• Problem to solve: Copy out verbatim the part of the material that opens with the line containing "کشت چغندرقند در ۱۳۰۰ هکتار از اراضی" and runs through the end of the material, omitting the pictures.

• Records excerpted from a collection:
::::

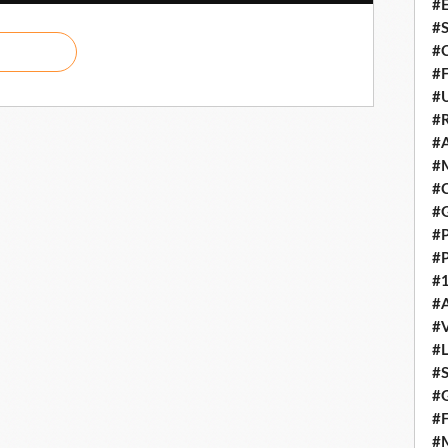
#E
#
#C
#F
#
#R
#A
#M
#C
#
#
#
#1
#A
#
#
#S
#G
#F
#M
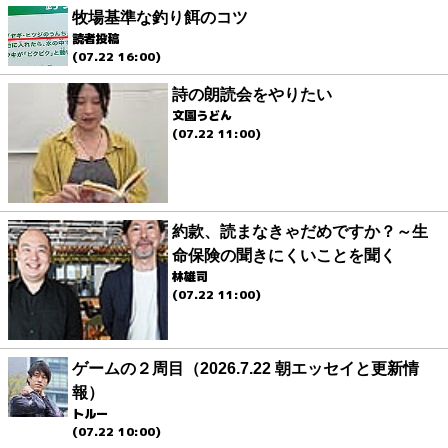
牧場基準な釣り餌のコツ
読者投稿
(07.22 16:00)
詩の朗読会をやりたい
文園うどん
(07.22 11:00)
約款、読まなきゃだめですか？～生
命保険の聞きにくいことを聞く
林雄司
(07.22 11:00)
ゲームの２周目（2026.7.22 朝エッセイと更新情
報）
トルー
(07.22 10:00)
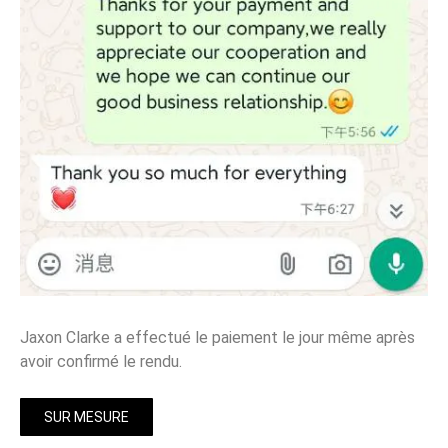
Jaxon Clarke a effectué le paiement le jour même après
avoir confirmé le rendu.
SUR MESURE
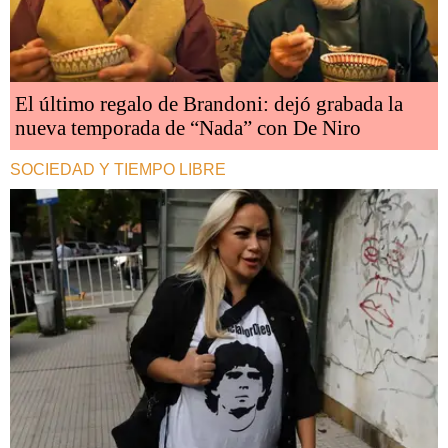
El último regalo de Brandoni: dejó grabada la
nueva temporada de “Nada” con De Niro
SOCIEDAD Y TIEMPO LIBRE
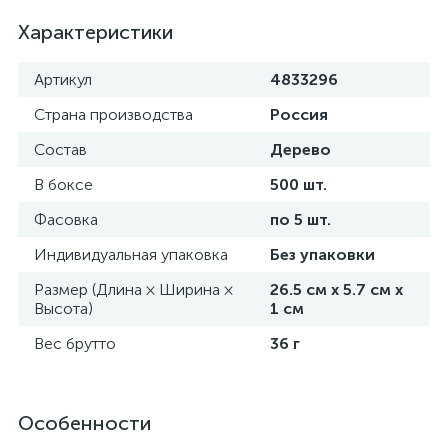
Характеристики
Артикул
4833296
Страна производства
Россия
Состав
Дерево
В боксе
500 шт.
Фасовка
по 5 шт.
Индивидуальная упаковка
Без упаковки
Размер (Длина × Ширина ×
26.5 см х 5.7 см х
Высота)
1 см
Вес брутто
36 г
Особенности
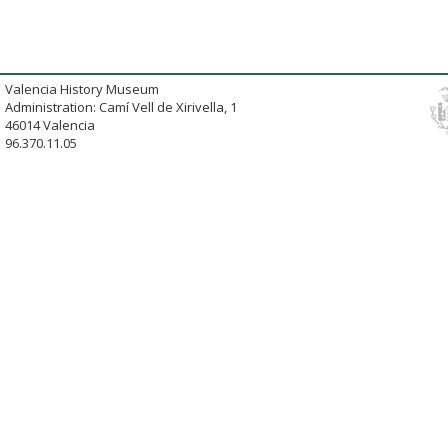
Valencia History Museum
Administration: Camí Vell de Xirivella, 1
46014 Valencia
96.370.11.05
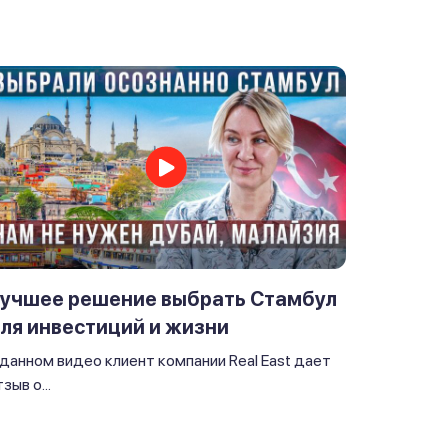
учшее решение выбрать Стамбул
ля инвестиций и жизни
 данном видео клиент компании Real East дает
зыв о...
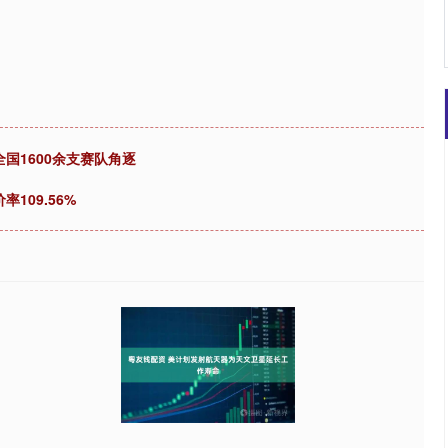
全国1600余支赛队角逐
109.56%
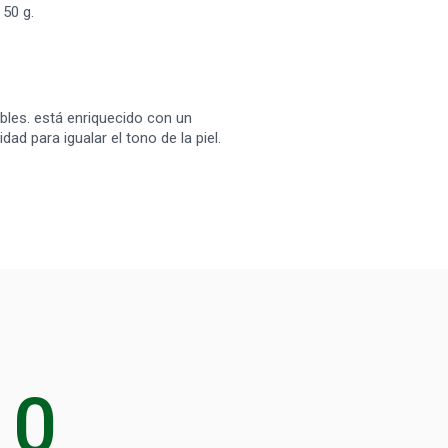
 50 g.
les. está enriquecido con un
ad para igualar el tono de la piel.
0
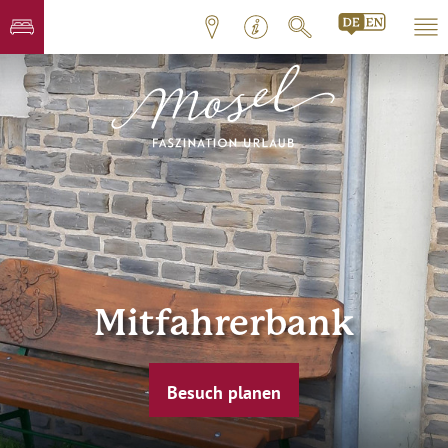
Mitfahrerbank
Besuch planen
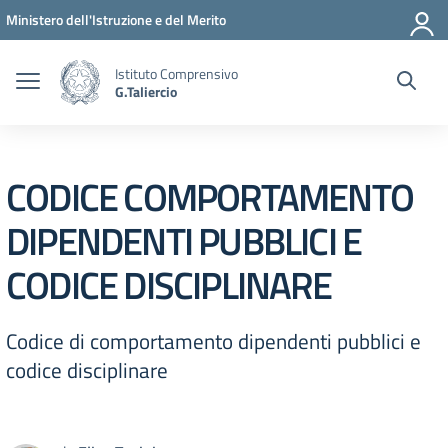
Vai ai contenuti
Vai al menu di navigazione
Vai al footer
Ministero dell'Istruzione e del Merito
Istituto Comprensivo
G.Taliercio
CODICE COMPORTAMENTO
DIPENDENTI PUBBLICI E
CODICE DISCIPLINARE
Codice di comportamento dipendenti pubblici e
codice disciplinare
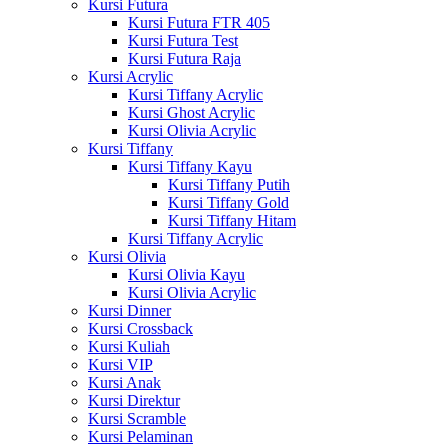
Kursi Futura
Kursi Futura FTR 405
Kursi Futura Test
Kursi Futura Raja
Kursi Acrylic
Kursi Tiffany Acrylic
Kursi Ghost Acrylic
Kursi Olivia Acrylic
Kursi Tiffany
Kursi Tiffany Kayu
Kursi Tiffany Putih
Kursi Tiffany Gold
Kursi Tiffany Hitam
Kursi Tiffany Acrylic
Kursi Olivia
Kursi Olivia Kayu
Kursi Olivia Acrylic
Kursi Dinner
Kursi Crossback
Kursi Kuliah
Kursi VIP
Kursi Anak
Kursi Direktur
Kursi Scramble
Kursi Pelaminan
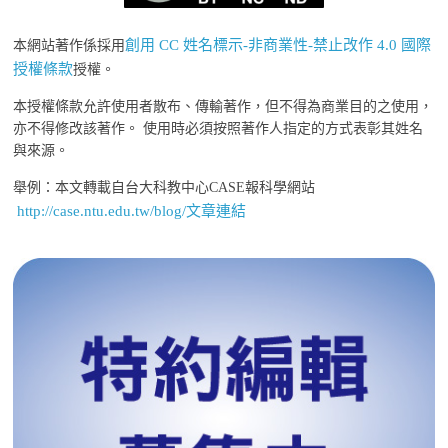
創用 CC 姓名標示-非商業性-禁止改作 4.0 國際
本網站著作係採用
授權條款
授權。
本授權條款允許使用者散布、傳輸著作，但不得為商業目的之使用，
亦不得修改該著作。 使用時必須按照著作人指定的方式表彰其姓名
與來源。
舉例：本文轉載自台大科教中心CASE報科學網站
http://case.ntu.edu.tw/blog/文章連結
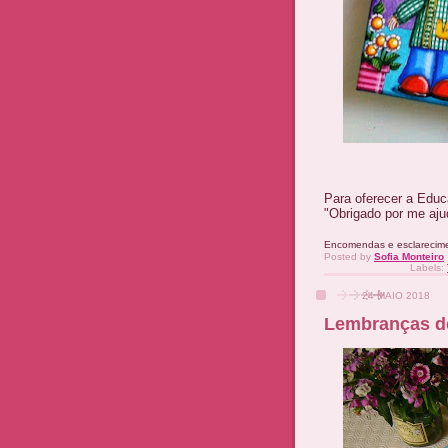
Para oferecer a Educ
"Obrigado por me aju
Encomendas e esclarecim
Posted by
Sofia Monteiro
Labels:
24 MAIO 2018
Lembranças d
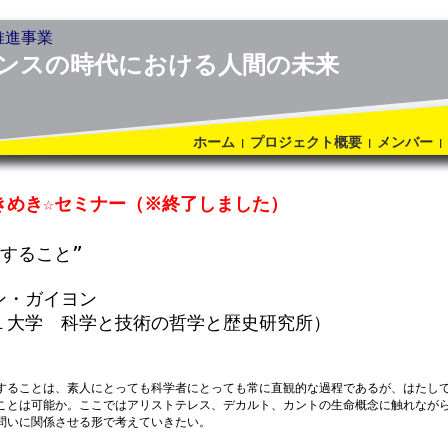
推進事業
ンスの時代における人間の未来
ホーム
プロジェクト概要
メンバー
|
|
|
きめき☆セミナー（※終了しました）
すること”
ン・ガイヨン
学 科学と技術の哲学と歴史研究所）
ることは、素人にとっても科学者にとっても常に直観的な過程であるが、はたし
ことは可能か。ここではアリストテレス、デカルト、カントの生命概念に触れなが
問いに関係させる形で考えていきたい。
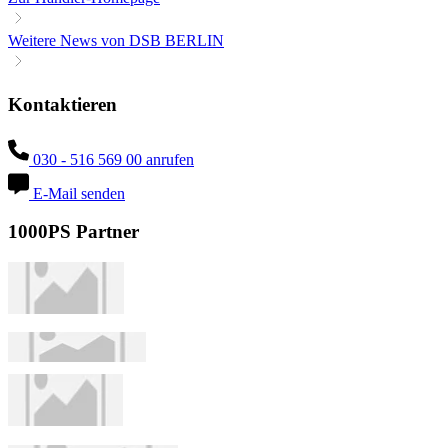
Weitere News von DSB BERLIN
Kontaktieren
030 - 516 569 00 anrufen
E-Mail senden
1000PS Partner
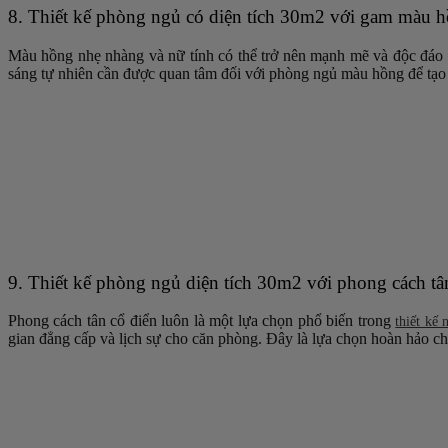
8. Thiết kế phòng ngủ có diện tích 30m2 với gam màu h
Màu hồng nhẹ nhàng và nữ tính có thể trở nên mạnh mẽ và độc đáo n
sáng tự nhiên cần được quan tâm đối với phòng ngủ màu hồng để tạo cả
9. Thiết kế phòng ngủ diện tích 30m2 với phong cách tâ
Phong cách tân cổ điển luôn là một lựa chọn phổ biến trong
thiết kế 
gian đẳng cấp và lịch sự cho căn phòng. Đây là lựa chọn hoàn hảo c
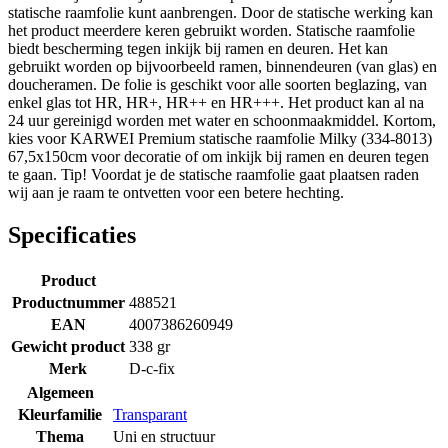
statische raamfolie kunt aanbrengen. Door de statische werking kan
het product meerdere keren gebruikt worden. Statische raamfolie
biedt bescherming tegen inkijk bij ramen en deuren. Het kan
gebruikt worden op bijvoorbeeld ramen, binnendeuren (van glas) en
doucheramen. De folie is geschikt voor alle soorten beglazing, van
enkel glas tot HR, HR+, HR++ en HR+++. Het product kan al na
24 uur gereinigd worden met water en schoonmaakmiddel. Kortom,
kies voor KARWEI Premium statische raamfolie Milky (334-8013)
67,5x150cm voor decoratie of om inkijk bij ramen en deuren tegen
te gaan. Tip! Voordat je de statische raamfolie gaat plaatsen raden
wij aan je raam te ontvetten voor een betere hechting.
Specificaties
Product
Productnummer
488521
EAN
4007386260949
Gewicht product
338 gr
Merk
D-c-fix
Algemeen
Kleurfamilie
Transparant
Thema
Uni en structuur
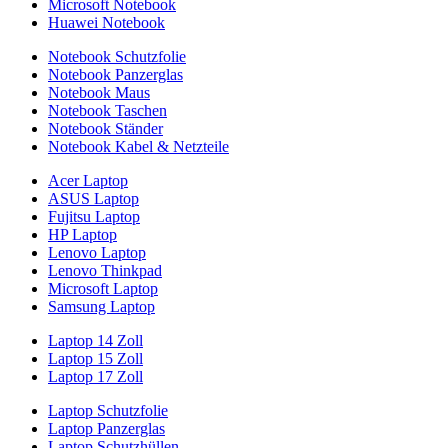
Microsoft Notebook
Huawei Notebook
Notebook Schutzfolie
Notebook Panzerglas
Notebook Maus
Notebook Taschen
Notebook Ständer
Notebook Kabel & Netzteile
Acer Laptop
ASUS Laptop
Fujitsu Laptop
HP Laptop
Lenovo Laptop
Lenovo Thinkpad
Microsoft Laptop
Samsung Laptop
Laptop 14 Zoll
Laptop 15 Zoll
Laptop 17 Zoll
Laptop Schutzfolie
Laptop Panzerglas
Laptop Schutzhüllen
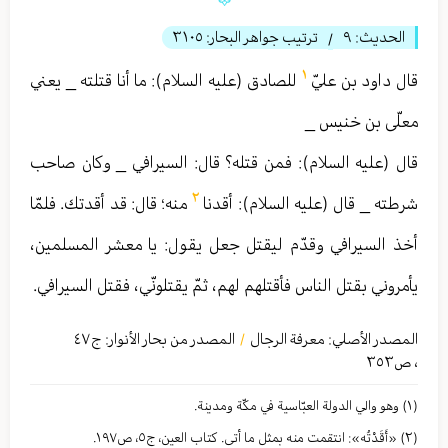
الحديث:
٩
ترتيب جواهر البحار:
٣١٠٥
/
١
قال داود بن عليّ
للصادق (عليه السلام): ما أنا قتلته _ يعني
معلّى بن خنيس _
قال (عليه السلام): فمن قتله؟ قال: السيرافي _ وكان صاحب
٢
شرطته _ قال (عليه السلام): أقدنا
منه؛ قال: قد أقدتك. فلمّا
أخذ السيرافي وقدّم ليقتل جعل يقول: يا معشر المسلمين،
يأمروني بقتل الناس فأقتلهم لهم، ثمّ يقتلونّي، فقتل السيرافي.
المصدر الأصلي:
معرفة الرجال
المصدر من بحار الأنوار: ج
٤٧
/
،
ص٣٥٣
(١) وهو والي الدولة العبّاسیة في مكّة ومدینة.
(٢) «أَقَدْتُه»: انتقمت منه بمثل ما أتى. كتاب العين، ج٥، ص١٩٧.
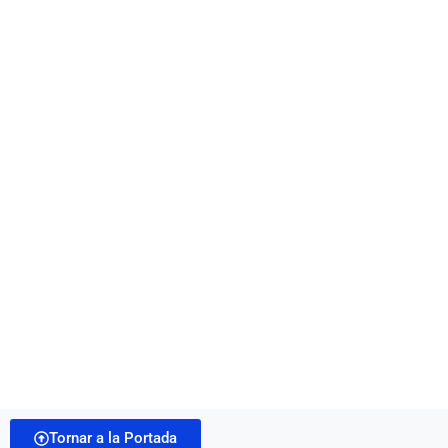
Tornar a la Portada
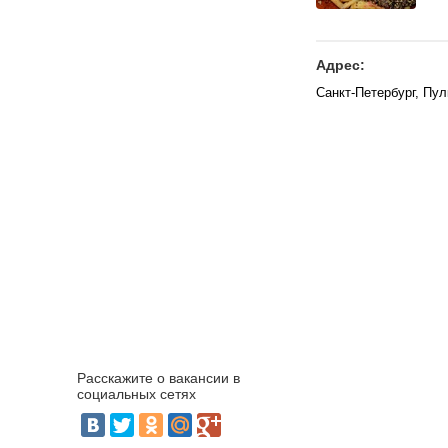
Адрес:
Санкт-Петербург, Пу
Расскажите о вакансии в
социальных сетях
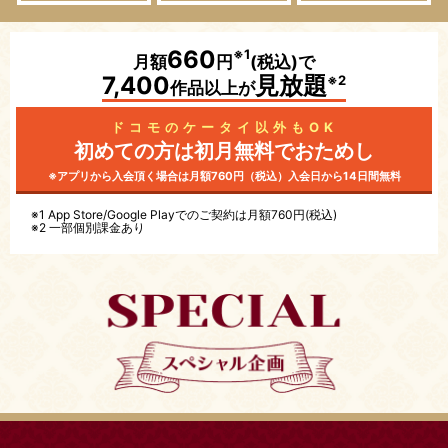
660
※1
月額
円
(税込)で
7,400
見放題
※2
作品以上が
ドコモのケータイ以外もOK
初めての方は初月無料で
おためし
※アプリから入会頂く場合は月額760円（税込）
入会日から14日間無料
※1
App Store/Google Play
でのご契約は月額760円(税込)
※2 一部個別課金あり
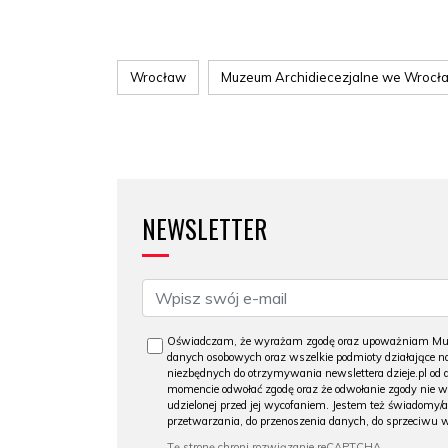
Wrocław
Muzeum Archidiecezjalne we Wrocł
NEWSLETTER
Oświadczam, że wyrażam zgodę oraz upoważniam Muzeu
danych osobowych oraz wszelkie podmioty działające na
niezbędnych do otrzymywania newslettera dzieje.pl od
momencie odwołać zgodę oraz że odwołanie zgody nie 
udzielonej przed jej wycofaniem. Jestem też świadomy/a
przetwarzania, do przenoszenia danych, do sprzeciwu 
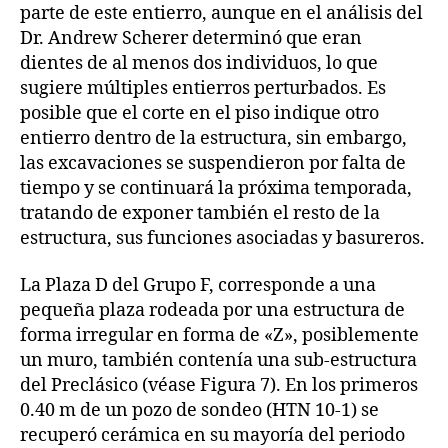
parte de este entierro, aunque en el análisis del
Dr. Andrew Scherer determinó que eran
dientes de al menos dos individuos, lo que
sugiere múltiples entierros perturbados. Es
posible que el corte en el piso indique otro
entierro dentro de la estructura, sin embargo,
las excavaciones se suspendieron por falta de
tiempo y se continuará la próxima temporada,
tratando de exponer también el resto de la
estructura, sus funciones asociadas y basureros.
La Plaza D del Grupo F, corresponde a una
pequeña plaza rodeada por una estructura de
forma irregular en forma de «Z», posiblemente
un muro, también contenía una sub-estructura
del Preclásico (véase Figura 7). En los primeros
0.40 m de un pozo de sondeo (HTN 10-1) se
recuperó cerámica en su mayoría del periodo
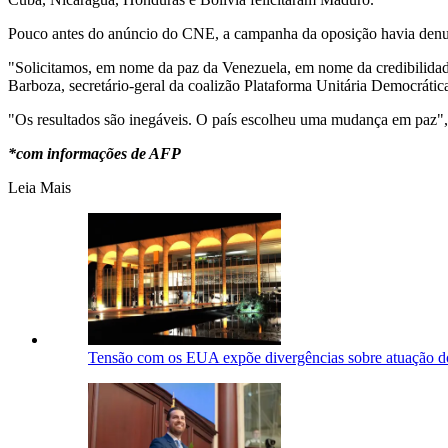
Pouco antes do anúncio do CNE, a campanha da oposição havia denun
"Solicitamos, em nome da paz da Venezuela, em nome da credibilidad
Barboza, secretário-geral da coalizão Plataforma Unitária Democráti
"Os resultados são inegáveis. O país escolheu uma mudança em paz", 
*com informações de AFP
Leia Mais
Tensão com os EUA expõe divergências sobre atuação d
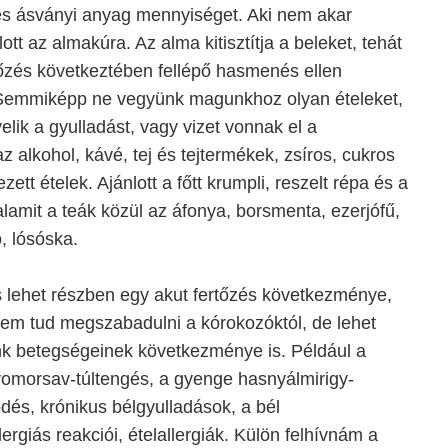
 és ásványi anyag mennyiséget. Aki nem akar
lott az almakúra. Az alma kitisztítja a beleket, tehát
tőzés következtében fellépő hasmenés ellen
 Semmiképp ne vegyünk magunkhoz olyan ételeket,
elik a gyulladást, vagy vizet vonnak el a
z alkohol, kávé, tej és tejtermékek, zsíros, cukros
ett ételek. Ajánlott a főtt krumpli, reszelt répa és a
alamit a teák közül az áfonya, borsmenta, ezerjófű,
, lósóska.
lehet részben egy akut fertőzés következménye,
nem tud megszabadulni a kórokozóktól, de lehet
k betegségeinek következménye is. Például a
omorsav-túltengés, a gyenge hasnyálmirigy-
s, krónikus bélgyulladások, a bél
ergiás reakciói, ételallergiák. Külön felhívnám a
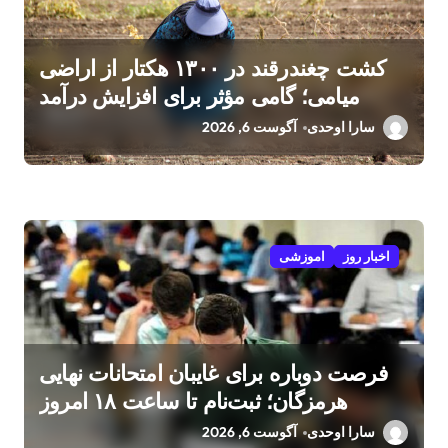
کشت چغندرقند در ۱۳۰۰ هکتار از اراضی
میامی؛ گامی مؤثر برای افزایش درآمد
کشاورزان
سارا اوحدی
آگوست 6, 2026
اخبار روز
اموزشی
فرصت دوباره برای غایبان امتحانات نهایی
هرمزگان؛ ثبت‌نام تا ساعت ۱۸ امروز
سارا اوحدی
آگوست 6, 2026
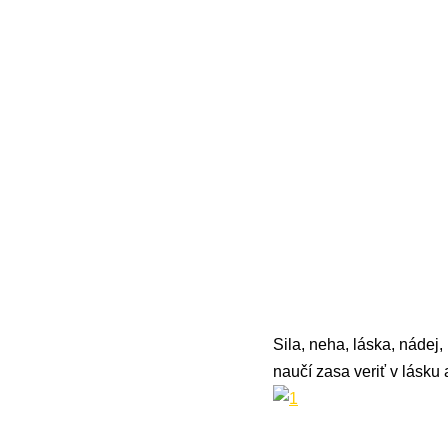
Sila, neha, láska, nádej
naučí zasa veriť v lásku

::::

• Response for this exercise:
کشت چغندرقند در ۱۳۰۰ هکتار از اراضی
میامی؛ گامی مؤثر برای افزایش درآمد
کشاورزان
سارا اوحدی
آگوست 6, 2026
اخبار روز
اموزشی
فرصت دوباره برای غایبان امتحانات نهایی
هرمزگان؛ ثبت‌نام تا ساعت ۱۸ امروز
سارا اوحدی
آگوست 6, 2026
Sila, neha, láska, nádej
naučí zasa veriť v lásku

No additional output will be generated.